Thread: sizing / capacity planning tipps related to expected request or transactions per second

Hi,

are there any nice rules of thumb about capacity planning in relation the expected
amount of transactions or request per second?

For example, if I have around 100 000 transactions per second on a 5 TB database.
With what amount of Memory and CPUs/Cores and which settings would you basically
Start to evaluate the performance.

Or are there any other recommendations or experiences here?

Thanks and best regards

Dirk

Hi Dirk,

There are a bunch of other things to consider besides just TPS and size 
of database.  Since PG is process-bound, I would consider connection 
activity: How many active connections at any one time?  This greatly 
affects your CPUs.  SQL workload is another big factor: a lot of complex 
queries may use up or want to use up large amounts of work_mem, which 
greatly affects your memory capacity.

Bunch of other stuff, but these are my top 2.


Regards,
Michael Vitale

Dirk Krautschick wrote on 8/24/2020 12:39 PM:
> Hi,
>
> are there any nice rules of thumb about capacity planning in relation the expected
> amount of transactions or request per second?
>
> For example, if I have around 100 000 transactions per second on a 5 TB database.
> With what amount of Memory and CPUs/Cores and which settings would you basically
> Start to evaluate the performance.
>
> Or are there any other recommendations or experiences here?
>
> Thanks and best regards
>
> Dirk




Hi

po 24. 8. 2020 v 18:40 odesílatel Dirk Krautschick <Dirk.Krautschick@trivadis.com> napsal:
Hi,

are there any nice rules of thumb about capacity planning in relation the expected
amount of transactions or request per second?
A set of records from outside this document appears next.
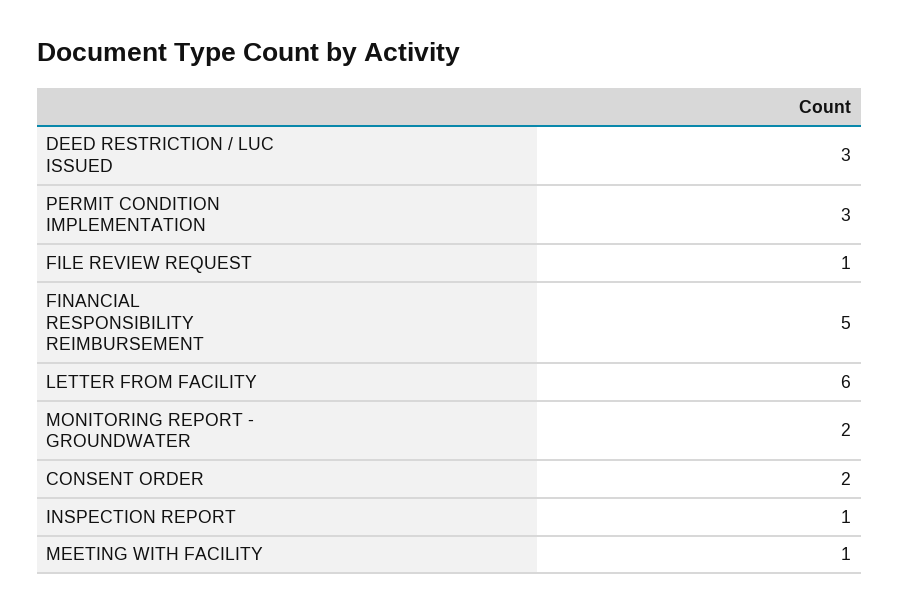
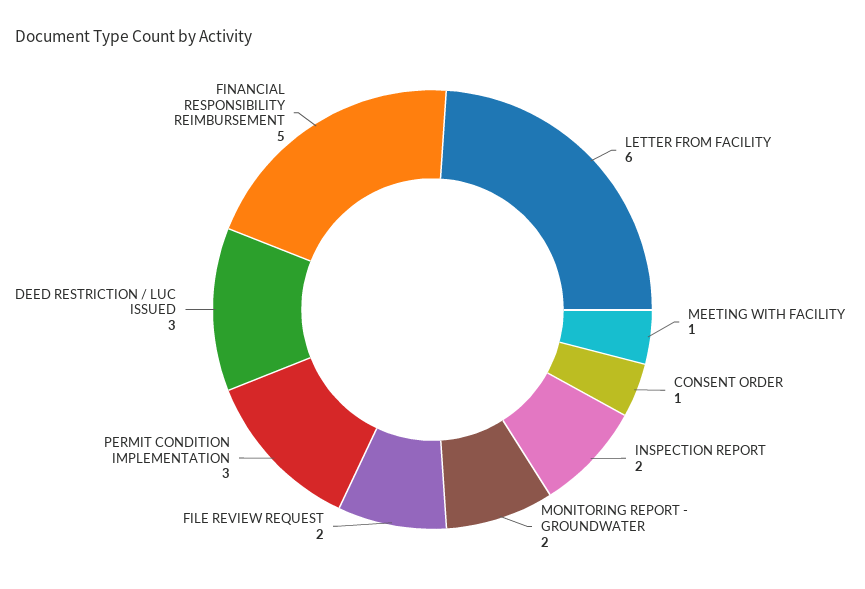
  {
    "DEED RESTRICTION / LUC ISSUED": 3,
    "PERMIT CONDITION IMPLEMENTATION": 3,
-   "FILE REVIEW REQUEST": 1,
+   "FILE REVIEW REQUEST": 2,
    "FINANCIAL RESPONSIBILITY REIMBURSEMENT": 5,
    "LETTER FROM FACILITY": 6,
    "MONITORING REPORT - GROUNDWATER": 2,
-   "CONSENT ORDER": 2,
+   "CONSENT ORDER": 1,
-   "INSPECTION REPORT": 1,
+   "INSPECTION REPORT": 2,
    "MEETING WITH FACILITY": 1
  }

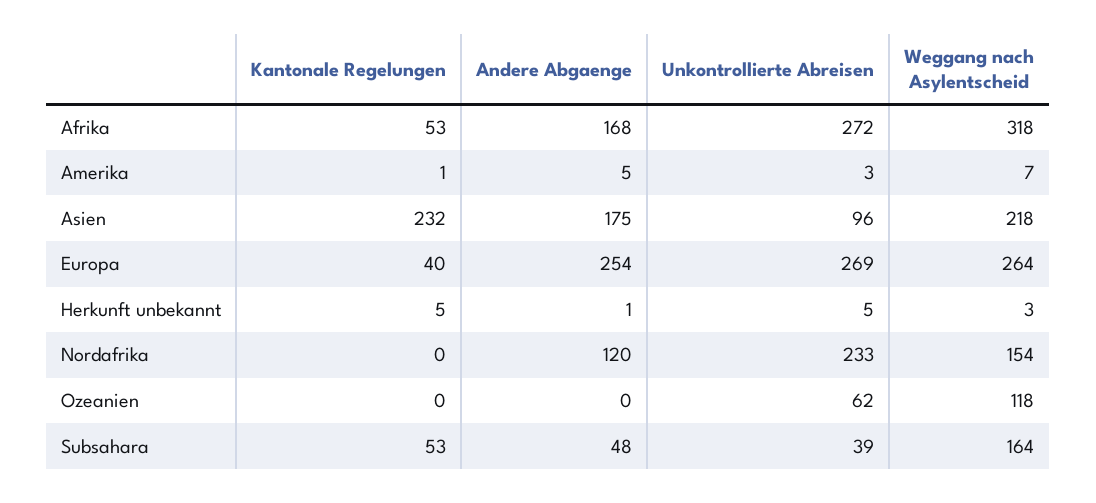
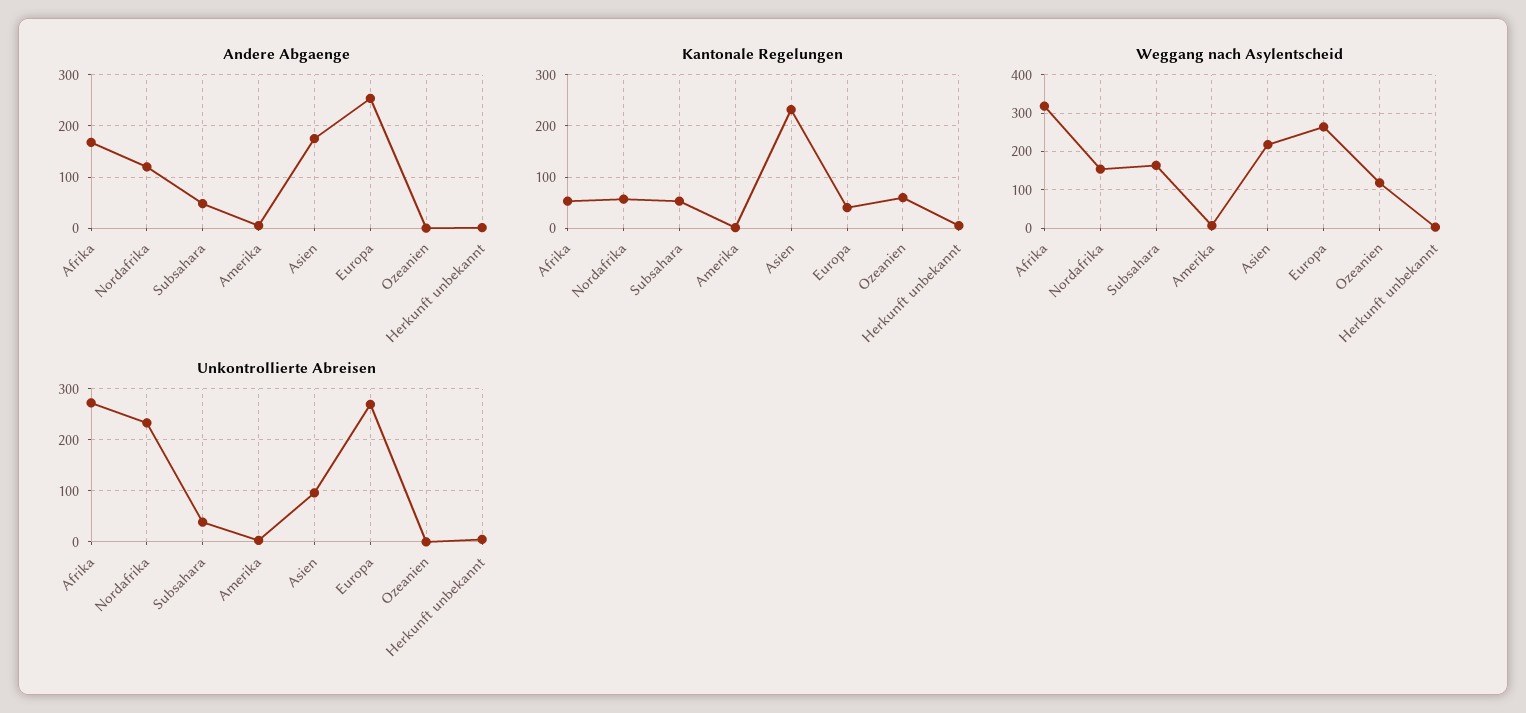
  {
    "Kantonale Regelungen": {
      "Afrika": 53,
      "Amerika": 1,
      "Asien": 232,
      "Europa": 40,
      "Herkunft unbekannt": 5,
-     "Nordafrika": 0,
+     "Nordafrika": 60,
-     "Ozeanien": 0,
+     "Ozeanien": 60,
      "Subsahara": 53
    },
    "Andere Abgaenge": {
      "Afrika": 168,
      "Amerika": 5,
      "Asien": 175,
      "Europa": 254,
      "Herkunft unbekannt": 1,
      "Nordafrika": 120,
      "Ozeanien": 0,
      "Subsahara": 48
    },
    "Unkontrollierte Abreisen": {
      "Afrika": 272,
      "Amerika": 3,
      "Asien": 96,
      "Europa": 269,
      "Herkunft unbekannt": 5,
      "Nordafrika": 233,
-     "Ozeanien": 62,
+     "Ozeanien": 0,
      "Subsahara": 39
    },
    "Weggang nach Asylentscheid": {
      "Afrika": 318,
      "Amerika": 7,
      "Asien": 218,
      "Europa": 264,
      "Herkunft unbekannt": 3,
      "Nordafrika": 154,
      "Ozeanien": 118,
      "Subsahara": 164
    }
  }

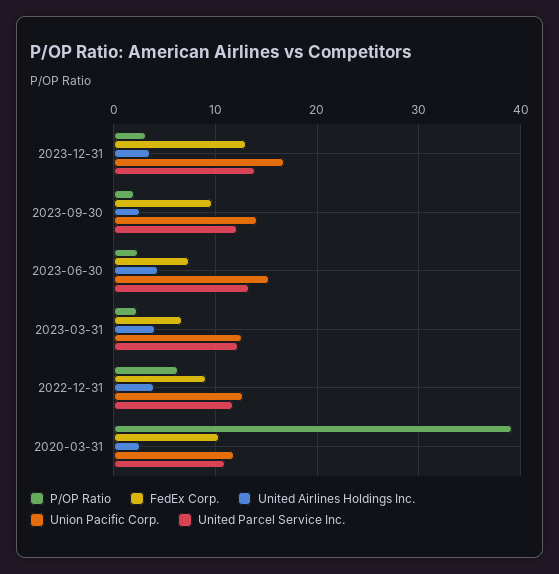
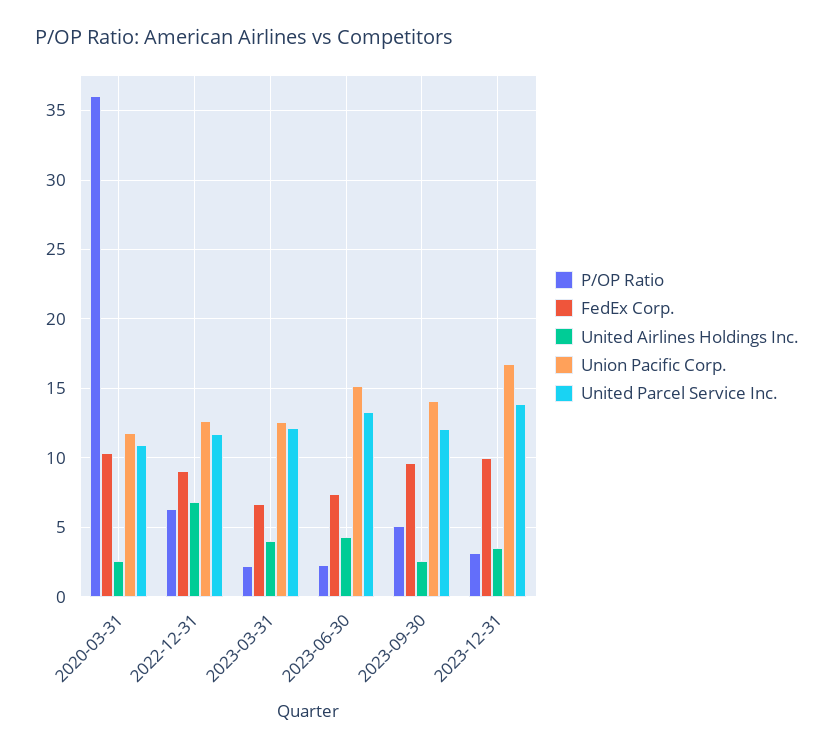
  {
    "P/OP Ratio": {
      "2023-12-31": 3,
-     "2023-09-30": 2,
+     "2023-09-30": 5,
      "2023-06-30": 2.5,
      "2023-03-31": 2,
      "2022-12-31": 6.5,
-     "2020-03-31": 39
+     "2020-03-31": 36
    },
    "FedEx Corp.": {
-     "2023-12-31": 13,
+     "2023-12-31": 10,
      "2023-09-30": 9.5,
      "2023-06-30": 7.5,
      "2023-03-31": 6.5,
      "2022-12-31": 9,
      "2020-03-31": 10.5
    },
    "United Airlines Holdings Inc.": {
      "2023-12-31": 3.5,
      "2023-09-30": 2.5,
      "2023-06-30": 4.5,
      "2023-03-31": 4,
-     "2022-12-31": 4,
+     "2022-12-31": 7,
      "2020-03-31": 2.5
    },
    "Union Pacific Corp.": {
      "2023-12-31": 17,
      "2023-09-30": 14,
      "2023-06-30": 15,
      "2023-03-31": 12.5,
      "2022-12-31": 12.5,
      "2020-03-31": 12
    },
    "United Parcel Service Inc.": {
      "2023-12-31": 14,
      "2023-09-30": 12,
      "2023-06-30": 13.5,
      "2023-03-31": 12,
      "2022-12-31": 11.5,
      "2020-03-31": 11
    }
  }

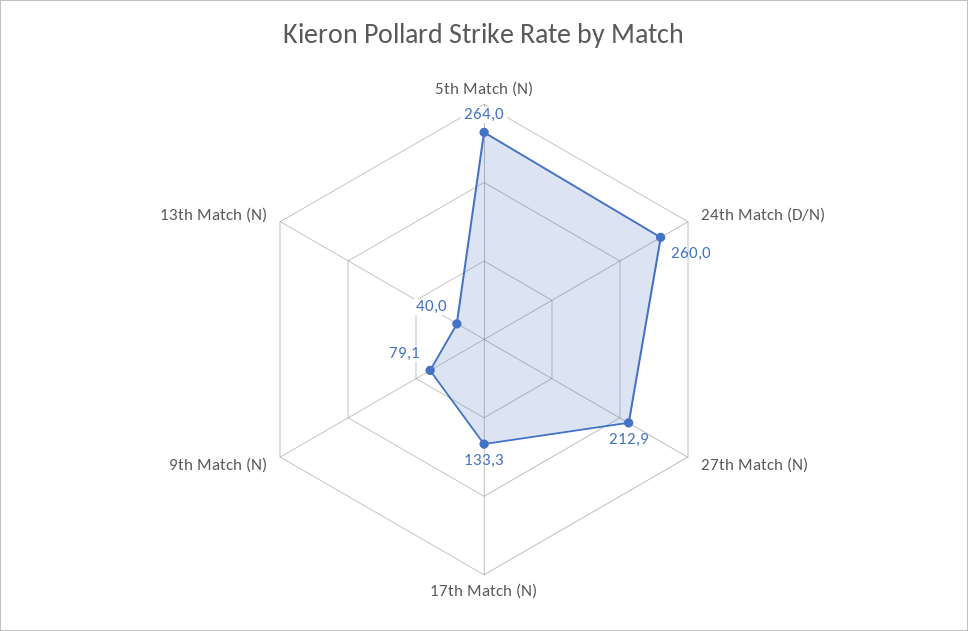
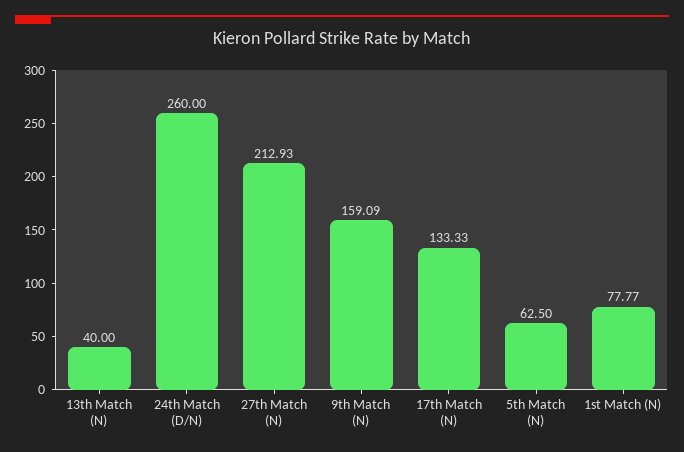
  {
-   "5th Match (N)": 264,
+   "5th Match (N)": 62.5,
    "24th Match (D/N)": 260,
    "27th Match (N)": 212.93,
    "17th Match (N)": 133.33,
-   "9th Match (N)": 79.1,
+   "9th Match (N)": 159.09,
-   "13th Match (N)": 40
+   "13th Match (N)": 40,
+   "1st Match (N)": 77.77
  }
For example, if I have around 100 000 transactions per second on a 5 TB database.
With what amount of Memory and CPUs/Cores and which settings would you basically
Start to evaluate the performance.

You have to know the duration of a typical query - if it is 1ms, then one cpu can do 1000 tps and you need 100 cpu. If duration is 10 ms, then you need 1000 cpu.

as minimum RAM for OLTP is 10% of database size, in your case 500GB RAM.

Any time, when I see a request higher than 20-30K tps, then it is good to think about horizontal scaling or about sharding.

Regards

Pavel



Or are there any other recommendations or experiences here?